_Activity:_
Each entry should be duplicated verbatim; its pictures should not be.
-- Dataset content follows --
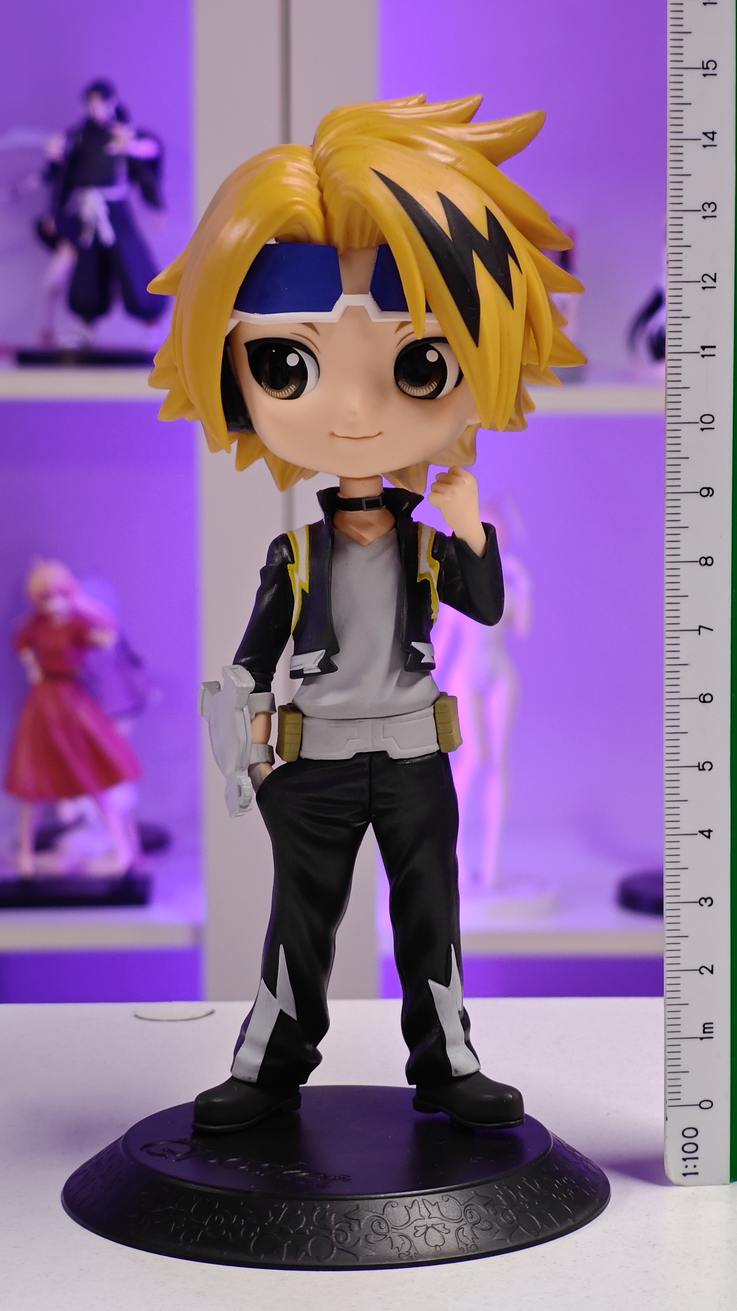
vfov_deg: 24.2
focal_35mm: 88
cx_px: 421
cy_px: 654
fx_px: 3058
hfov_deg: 13.7
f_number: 2.4
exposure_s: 1/19.5
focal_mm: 7.48
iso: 400
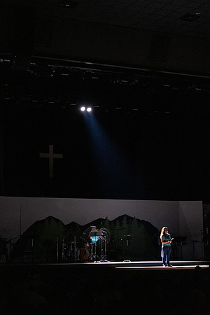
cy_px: 158
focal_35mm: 75
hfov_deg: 18.2
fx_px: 656
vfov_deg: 27.0
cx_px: 105
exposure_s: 1/50
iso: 6400
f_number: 2.8
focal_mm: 50
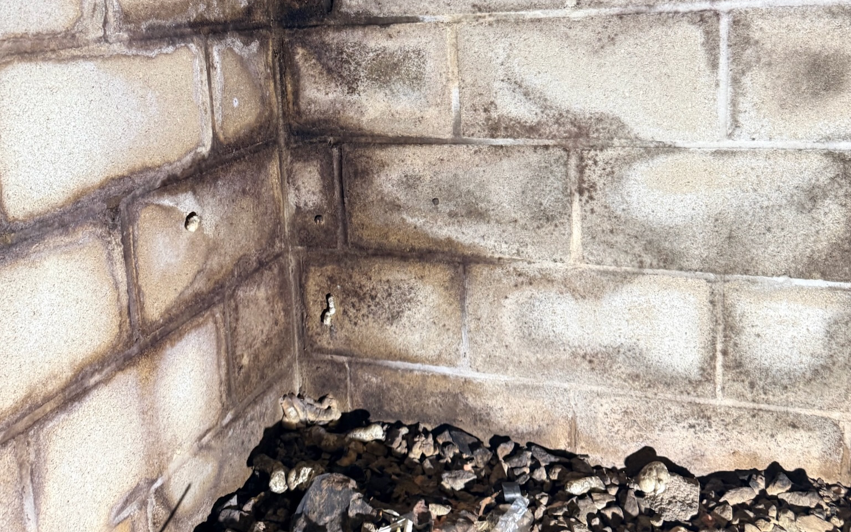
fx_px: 789
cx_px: 426
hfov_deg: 56.7
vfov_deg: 36.1
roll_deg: +3.2
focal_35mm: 34
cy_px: 109
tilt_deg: -8.3
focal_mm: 6.76
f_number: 1.78
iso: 250
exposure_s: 1/60
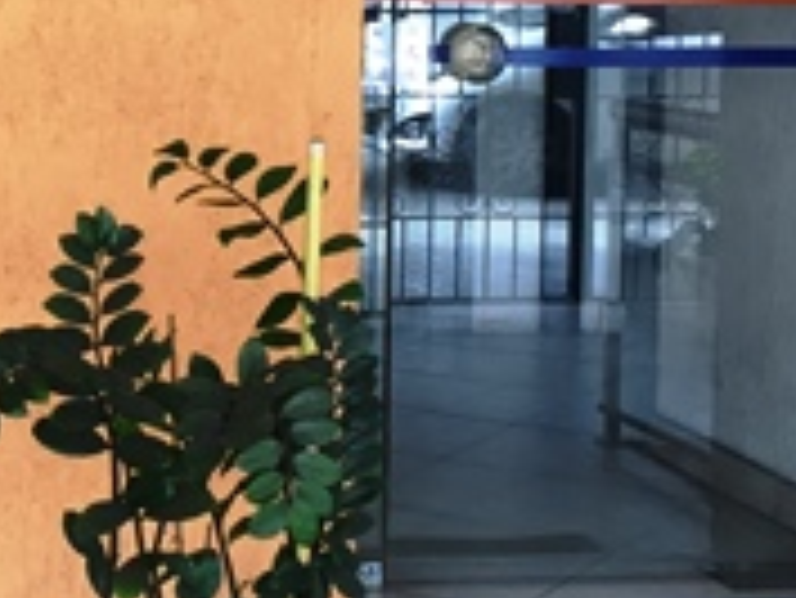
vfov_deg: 14.0
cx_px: -31
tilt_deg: -3.6
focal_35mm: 105
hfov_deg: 18.2
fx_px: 2416
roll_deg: -1.5
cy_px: 40
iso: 32
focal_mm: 4.15
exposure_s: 1/40
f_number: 2.2
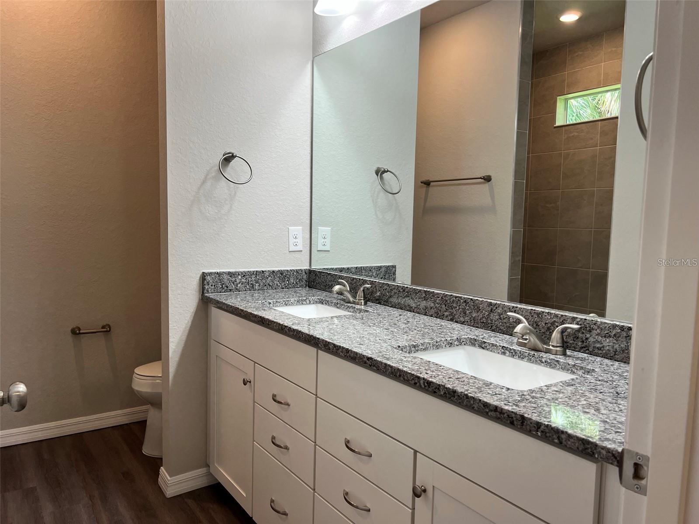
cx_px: 350
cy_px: 262
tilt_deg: -4.5
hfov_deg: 67.3
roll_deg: -1.6
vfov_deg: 53.1
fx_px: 525
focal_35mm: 26
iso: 64
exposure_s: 1/120
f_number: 1.5
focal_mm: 5.7
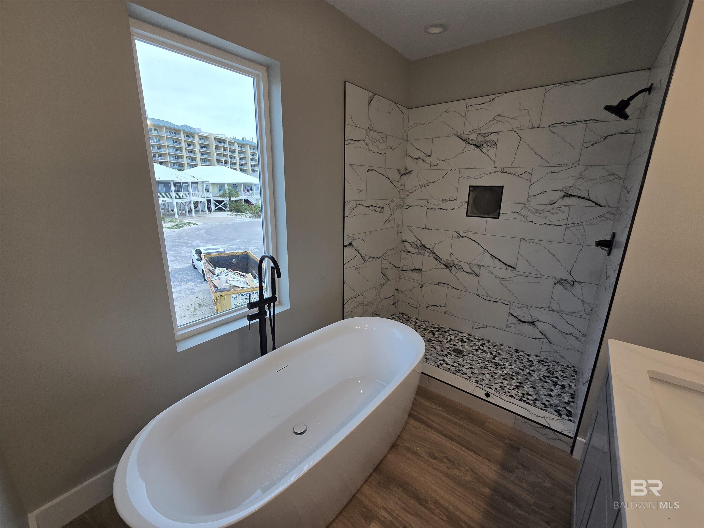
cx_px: 352
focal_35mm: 13
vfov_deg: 89.9
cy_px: 264
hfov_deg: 106.2
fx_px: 264
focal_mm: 2.2
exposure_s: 1/138
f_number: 2.2
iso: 50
-- Dataset content concluded --
_Response for this exercise:_
vfov_deg: 24.2
focal_35mm: 88
cx_px: 421
cy_px: 654
fx_px: 3058
hfov_deg: 13.7
f_number: 2.4
exposure_s: 1/19.5
focal_mm: 7.48
iso: 400
cy_px: 158
focal_35mm: 75
hfov_deg: 18.2
fx_px: 656
vfov_deg: 27.0
cx_px: 105
exposure_s: 1/50
iso: 6400
f_number: 2.8
focal_mm: 50
fx_px: 789
cx_px: 426
hfov_deg: 56.7
vfov_deg: 36.1
roll_deg: +3.2
focal_35mm: 34
cy_px: 109
tilt_deg: -8.3
focal_mm: 6.76
f_number: 1.78
iso: 250
exposure_s: 1/60
vfov_deg: 14.0
cx_px: -31
tilt_deg: -3.6
focal_35mm: 105
hfov_deg: 18.2
fx_px: 2416
roll_deg: -1.5
cy_px: 40
iso: 32
focal_mm: 4.15
exposure_s: 1/40
f_number: 2.2
cx_px: 350
cy_px: 262
tilt_deg: -4.5
hfov_deg: 67.3
roll_deg: -1.6
vfov_deg: 53.1
fx_px: 525
focal_35mm: 26
iso: 64
exposure_s: 1/120
f_number: 1.5
focal_mm: 5.7
cx_px: 352
focal_35mm: 13
vfov_deg: 89.9
cy_px: 264
hfov_deg: 106.2
fx_px: 264
focal_mm: 2.2
exposure_s: 1/138
f_number: 2.2
iso: 50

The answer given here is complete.